**Task description:** Scan the lines below for the word "temple". Copy each line you find it in.

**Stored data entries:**
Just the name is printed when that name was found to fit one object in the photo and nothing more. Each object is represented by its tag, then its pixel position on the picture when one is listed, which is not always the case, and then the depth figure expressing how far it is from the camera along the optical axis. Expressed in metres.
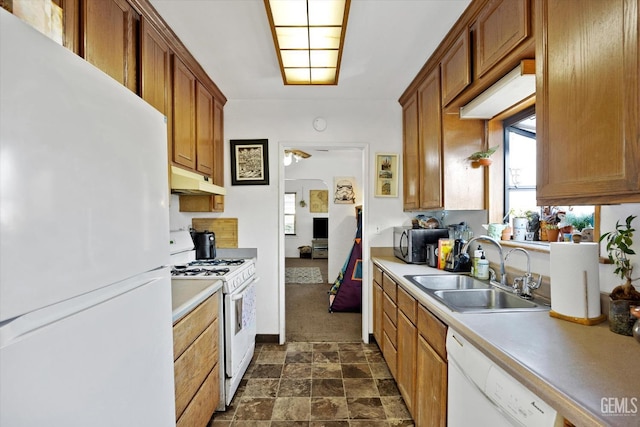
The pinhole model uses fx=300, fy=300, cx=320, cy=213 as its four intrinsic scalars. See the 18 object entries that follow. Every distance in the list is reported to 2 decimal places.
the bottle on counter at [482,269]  2.01
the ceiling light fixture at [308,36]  1.68
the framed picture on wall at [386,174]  3.14
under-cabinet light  1.40
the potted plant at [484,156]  2.15
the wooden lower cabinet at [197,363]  1.43
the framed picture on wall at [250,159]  3.08
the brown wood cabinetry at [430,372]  1.42
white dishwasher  0.83
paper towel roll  1.17
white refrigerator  0.52
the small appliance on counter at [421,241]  2.56
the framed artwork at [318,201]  9.20
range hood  1.91
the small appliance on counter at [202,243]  2.84
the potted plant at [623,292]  1.06
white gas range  2.11
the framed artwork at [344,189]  5.75
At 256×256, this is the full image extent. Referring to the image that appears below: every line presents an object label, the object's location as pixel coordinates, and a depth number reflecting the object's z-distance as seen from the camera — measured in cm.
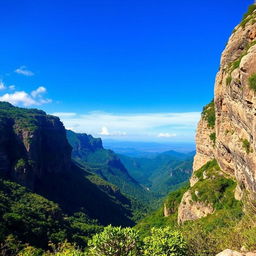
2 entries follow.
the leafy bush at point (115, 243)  3394
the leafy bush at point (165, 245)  3344
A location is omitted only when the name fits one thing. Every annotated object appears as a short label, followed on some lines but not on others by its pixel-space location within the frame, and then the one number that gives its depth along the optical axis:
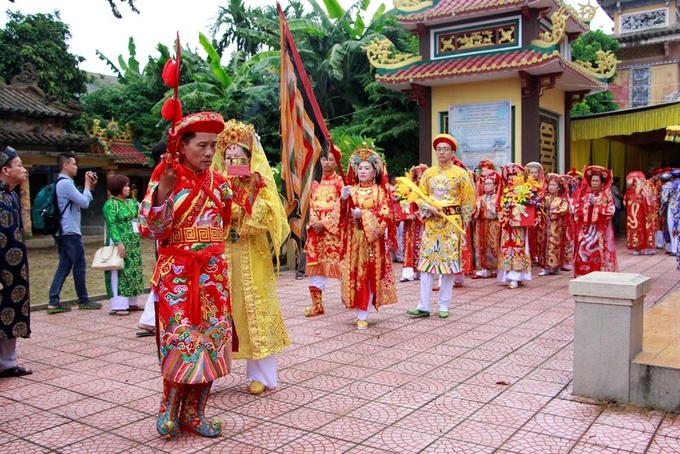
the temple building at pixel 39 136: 17.16
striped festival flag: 7.82
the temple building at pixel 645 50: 20.28
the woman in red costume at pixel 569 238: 10.58
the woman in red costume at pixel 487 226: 9.87
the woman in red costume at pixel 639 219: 13.09
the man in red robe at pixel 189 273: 3.27
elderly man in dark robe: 4.70
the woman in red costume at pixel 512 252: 8.91
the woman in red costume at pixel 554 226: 10.42
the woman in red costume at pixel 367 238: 6.20
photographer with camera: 7.33
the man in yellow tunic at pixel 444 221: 6.69
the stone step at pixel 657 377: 3.75
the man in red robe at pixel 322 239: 6.92
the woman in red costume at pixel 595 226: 8.62
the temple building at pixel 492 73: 12.84
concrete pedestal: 3.90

**Exercise answer:**
the temple building at pixel 39 136: 17.16
the temple building at pixel 645 50: 20.28
the temple building at pixel 492 73: 12.84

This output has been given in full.